Here are some of the decisions made during the design process. The reasons behind these decisions may be subjective.

Name

Dx comes from "data expressions". This makes sense since expressions represent encoded data structures.

Whitespace delimited

Arguments are primarily delimited by whitespace, because arguments are frequent, and whitespace creates the least possible amount of syntax noise.

Why whitespace equivalent?

Whitespace equivalence gives users the flexibility to format a document however they like. For simple expressions, this flexibility is not needed, but for complex expressions that span multiple lines, it is appreciated.

Why not whitespace indentation?

Whitespace indentation is simple and works great when expressions span one line. In most whitespace-indented formats and languages, this is the case most of the time. However, when an expression has to span multiple lines, whitespace indentation requires complex rules that feel like special cases to the user.
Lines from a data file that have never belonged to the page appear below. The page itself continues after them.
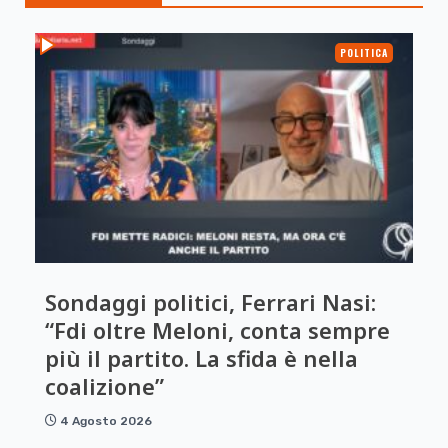
POLITICA
Sondaggi politici, Ferrari Nasi:
“Fdi oltre Meloni, conta sempre
più il partito. La sfida è nella
coalizione”
4 Agosto 2026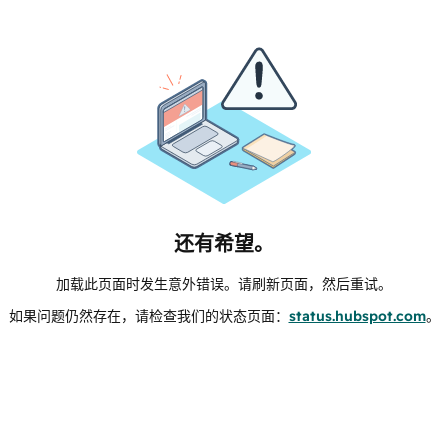
还有希望。
加载此页面时发生意外错误。请刷新页面，然后重试。
如果问题仍然存在，请检查我们的状态页面：
status.hubspot.com
。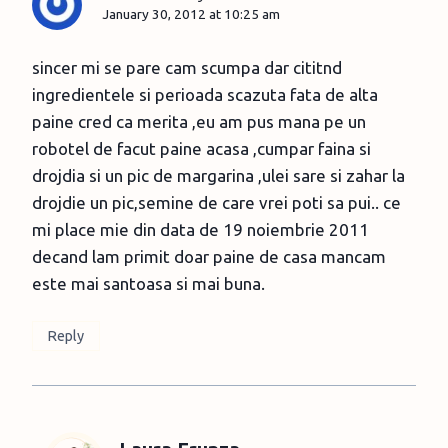
January 30, 2012 at 10:25 am
sincer mi se pare cam scumpa dar cititnd
ingredientele si perioada scazuta fata de alta
paine cred ca merita ,eu am pus mana pe un
robotel de facut paine acasa ,cumpar faina si
drojdia si un pic de margarina ,ulei sare si zahar la
drojdie un pic,semine de care vrei poti sa pui.. ce
mi place mie din data de 19 noiembrie 2011
decand lam primit doar paine de casa mancam
este mai santoasa si mai buna.
Reply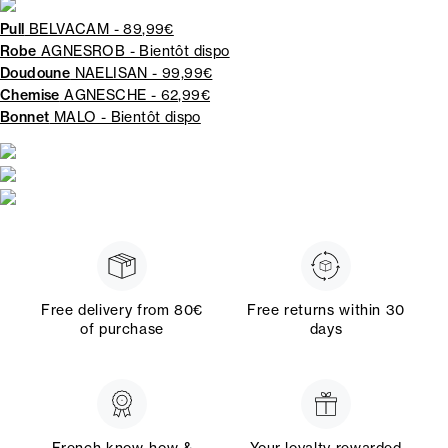
Pull
BELVACAM - 89,99€
Robe
AGNESROB - Bientôt dispo
Doudoune
NAELISAN - 99,99€
Chemise
AGNESCHE - 62,99€
Bonnet
MALO - Bientôt dispo
Free delivery from 80€
Free returns within 30
of purchase
days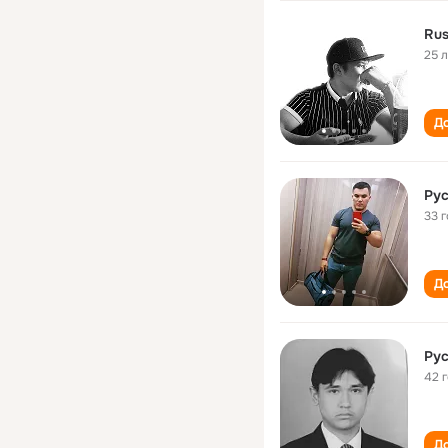
Ru
25 
До
Ру
33 
До
Ру
42 
До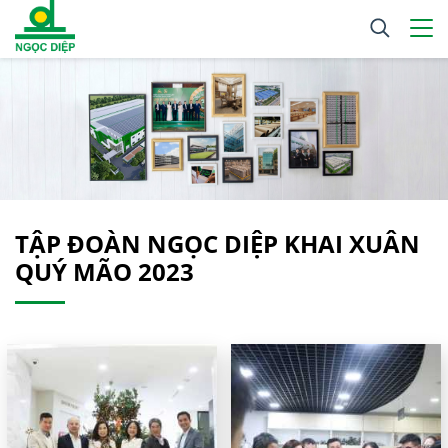
TẬP ĐOÀN NGỌC DIỆP KHAI XUÂN
QUÝ MÃO 2023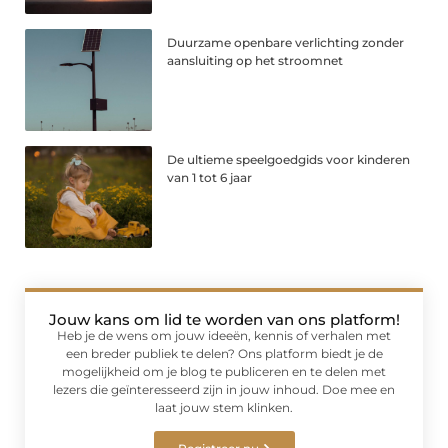
Duurzame openbare verlichting zonder
aansluiting op het stroomnet
De ultieme speelgoedgids voor kinderen
van 1 tot 6 jaar
Jouw kans om lid te worden van ons platform!
Heb je de wens om jouw ideeën, kennis of verhalen met
een breder publiek te delen? Ons platform biedt je de
mogelijkheid om je blog te publiceren en te delen met
lezers die geïnteresseerd zijn in jouw inhoud. Doe mee en
laat jouw stem klinken.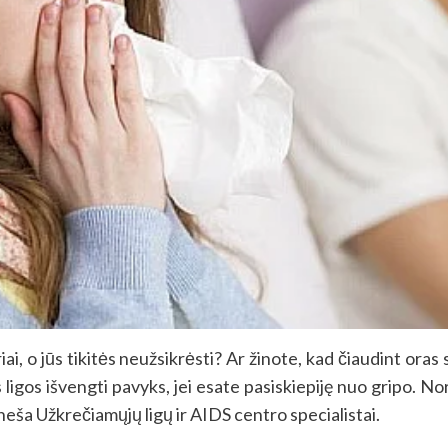
iai, o jūs tikitės neužsikrėsti? Ar žinote, kad čiaudint oras s
os ligos išvengti pavyks, jei esate pasiskiepiję nuo gripo. 
neša Užkrečiamųjų ligų ir AIDS centro specialistai.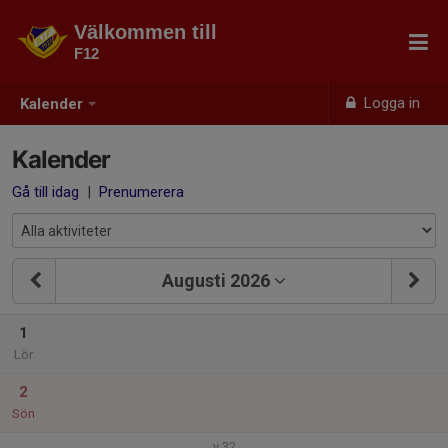
Välkommen till
F12
Logga in
Kalender
Kalender
Gå till idag
|
Prenumerera
Augusti 2026
1
Lör
2
Sön
v.32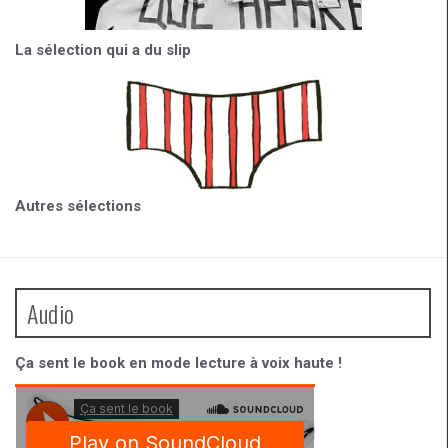
La sélection qui a du slip
Autres sélections
Audio
Ça sent le book en mode lecture à voix haute !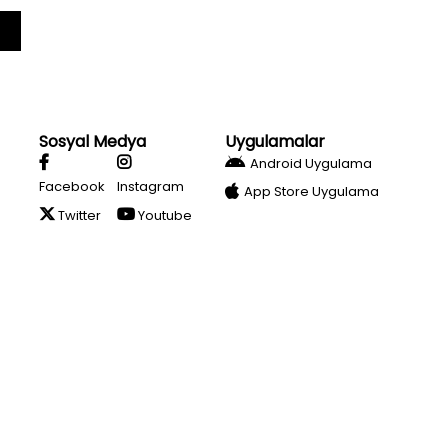
Sosyal Medya
Uygulamalar
Android Uygulama
Facebook
Instagram
App Store Uygulama
Twitter
Youtube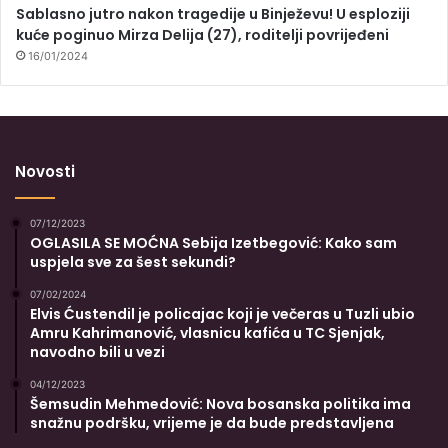
Sablasno jutro nakon tragedije u Binježevu! U esploziji
kuće poginuo Mirza Delija (27), roditelji povrijeđeni
16/01/2024
Novosti
07/12/2023
OGLASILA SE MOĆNA Sebija Izetbegović: Kako sam
uspjela sve za šest sekundi?
07/02/2024
Elvis Ćustendil je policajac koji je večeras u Tuzli ubio
Amru Kahrimanović, vlasnicu kafića u TC Sjenjak,
navodno bili u vezi
04/12/2023
Šemsudin Mehmedović: Nova bosanska politika ima
snažnu podršku, vrijeme je da bude predstavljena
Keeping track of whitespace and indentation level also adds complexity to the parser. Thus, it was decided to stick with bracket delimited scopes.

Argument variants

Looking at modern programming languages and ubiquitous formats such as JSON, XML&HTML and TeX, the following structures are commonly used: numbers, text, structs/product types, enums/sum types, dictionaries, sequences, markup with text and tags with attributes and content (such as XML) and markup with text, groupings and macro commands (such as TeX).

The described argument variants are able to natively support these structures with concise and convenient syntax.

User defined semantics

The XML approach is taken, where the semantics (such as the types of the contained expressions) of a document must be defined externally. A user must define semantics by using a schema, writing documentation or implementing serialization/deserialization procedures in a program.

This approach is taken because normally a document is not read blindly. A user or a program already has expectations about the types of the encoded expressions. This also makes the format more flexible and extensible, like XML.